### [Excerpted records]
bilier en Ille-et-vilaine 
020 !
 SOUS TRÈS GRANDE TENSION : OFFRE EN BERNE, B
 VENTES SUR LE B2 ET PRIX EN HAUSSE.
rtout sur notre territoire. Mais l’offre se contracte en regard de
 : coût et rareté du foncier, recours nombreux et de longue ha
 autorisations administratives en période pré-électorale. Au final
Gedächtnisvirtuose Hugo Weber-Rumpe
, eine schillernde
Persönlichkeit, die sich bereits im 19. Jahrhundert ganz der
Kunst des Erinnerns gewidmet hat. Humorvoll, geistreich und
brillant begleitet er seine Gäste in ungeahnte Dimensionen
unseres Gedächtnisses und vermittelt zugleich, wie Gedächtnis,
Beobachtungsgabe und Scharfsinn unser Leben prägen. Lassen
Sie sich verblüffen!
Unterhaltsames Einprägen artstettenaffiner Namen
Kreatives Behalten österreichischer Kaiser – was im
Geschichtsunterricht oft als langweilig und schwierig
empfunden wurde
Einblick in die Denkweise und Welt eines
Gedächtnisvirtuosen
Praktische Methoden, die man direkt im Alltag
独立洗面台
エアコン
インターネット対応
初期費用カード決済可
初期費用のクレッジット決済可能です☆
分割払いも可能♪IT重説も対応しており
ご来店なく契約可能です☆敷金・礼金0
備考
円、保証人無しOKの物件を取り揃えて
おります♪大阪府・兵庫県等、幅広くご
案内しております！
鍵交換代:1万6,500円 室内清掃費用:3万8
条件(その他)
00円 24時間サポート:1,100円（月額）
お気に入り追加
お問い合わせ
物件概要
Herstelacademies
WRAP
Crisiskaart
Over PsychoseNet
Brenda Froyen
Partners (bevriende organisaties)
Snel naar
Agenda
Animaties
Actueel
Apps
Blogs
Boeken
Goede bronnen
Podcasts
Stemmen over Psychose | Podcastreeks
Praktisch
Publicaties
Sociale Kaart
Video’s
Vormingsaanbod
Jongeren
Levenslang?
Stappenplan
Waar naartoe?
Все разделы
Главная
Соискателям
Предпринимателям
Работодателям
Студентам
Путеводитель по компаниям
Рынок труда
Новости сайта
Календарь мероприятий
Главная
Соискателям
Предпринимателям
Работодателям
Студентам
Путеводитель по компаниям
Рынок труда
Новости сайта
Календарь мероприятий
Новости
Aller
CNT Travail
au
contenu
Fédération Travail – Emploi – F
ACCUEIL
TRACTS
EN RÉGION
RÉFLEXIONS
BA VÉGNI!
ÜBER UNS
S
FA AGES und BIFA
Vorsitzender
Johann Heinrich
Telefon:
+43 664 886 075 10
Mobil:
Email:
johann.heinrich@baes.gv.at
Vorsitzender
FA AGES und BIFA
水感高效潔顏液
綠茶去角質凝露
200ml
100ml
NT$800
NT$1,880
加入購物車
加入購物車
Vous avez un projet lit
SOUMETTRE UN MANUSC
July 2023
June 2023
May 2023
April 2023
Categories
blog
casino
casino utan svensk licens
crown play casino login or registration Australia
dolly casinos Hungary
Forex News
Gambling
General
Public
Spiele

### [Activity]
For every entry above, write out an exact copy.

### [Exercise result]
bilier en Ille-et-vilaine 
020 !
 SOUS TRÈS GRANDE TENSION : OFFRE EN BERNE, B
 VENTES SUR LE B2 ET PRIX EN HAUSSE.
rtout sur notre territoire. Mais l’offre se contracte en regard de
 : coût et rareté du foncier, recours nombreux et de longue ha
 autorisations administratives en période pré-électorale. Au final
Gedächtnisvirtuose Hugo Weber-Rumpe
, eine schillernde
Persönlichkeit, die sich bereits im 19. Jahrhundert ganz der
Kunst des Erinnerns gewidmet hat. Humorvoll, geistreich und
brillant begleitet er seine Gäste in ungeahnte Dimensionen
unseres Gedächtnisses und vermittelt zugleich, wie Gedächtnis,
Beobachtungsgabe und Scharfsinn unser Leben prägen. Lassen
Sie sich verblüffen!
Unterhaltsames Einprägen artstettenaffiner Namen
Kreatives Behalten österreichischer Kaiser – was im
Geschichtsunterricht oft als langweilig und schwierig
empfunden wurde
Einblick in die Denkweise und Welt eines
Gedächtnisvirtuosen
Praktische Methoden, die man direkt im Alltag
独立洗面台
エアコン
インターネット対応
初期費用カード決済可
初期費用のクレッジット決済可能です☆
分割払いも可能♪IT重説も対応しており
ご来店なく契約可能です☆敷金・礼金0
備考
円、保証人無しOKの物件を取り揃えて
おります♪大阪府・兵庫県等、幅広くご
案内しております！
鍵交換代:1万6,500円 室内清掃費用:3万8
条件(その他)
00円 24時間サポート:1,100円（月額）
お気に入り追加
お問い合わせ
物件概要
Herstelacademies
WRAP
Crisiskaart
Over PsychoseNet
Brenda Froyen
Partners (bevriende organisaties)
Snel naar
Agenda
Animaties
Actueel
Apps
Blogs
Boeken
Goede bronnen
Podcasts
Stemmen over Psychose | Podcastreeks
Praktisch
Publicaties
Sociale Kaart
Video’s
Vormingsaanbod
Jongeren
Levenslang?
Stappenplan
Waar naartoe?
Все разделы
Главная
Соискателям
Предпринимателям
Работодателям
Студентам
Путеводитель по компаниям
Рынок труда
Новости сайта
Календарь мероприятий
Главная
Соискателям
Предпринимателям
Работодателям
Студентам
Путеводитель по компаниям
Рынок труда
Новости сайта
Календарь мероприятий
Новости
Aller
CNT Travail
au
contenu
Fédération Travail – Emploi – F
ACCUEIL
TRACTS
EN RÉGION
RÉFLEXIONS
BA VÉGNI!
ÜBER UNS
S
FA AGES und BIFA
Vorsitzender
Johann Heinrich
Telefon:
+43 664 886 075 10
Mobil:
Email:
johann.heinrich@baes.gv.at
Vorsitzender
FA AGES und BIFA
水感高效潔顏液
綠茶去角質凝露
200ml
100ml
NT$800
NT$1,880
加入購物車
加入購物車
Vous avez un projet lit
SOUMETTRE UN MANUSC
July 2023
June 2023
May 2023
April 2023
Categories
blog
casino
casino utan svensk licens
crown play casino login or registration Australia
dolly casinos Hungary
Forex News
Gambling
General
Public
Spiele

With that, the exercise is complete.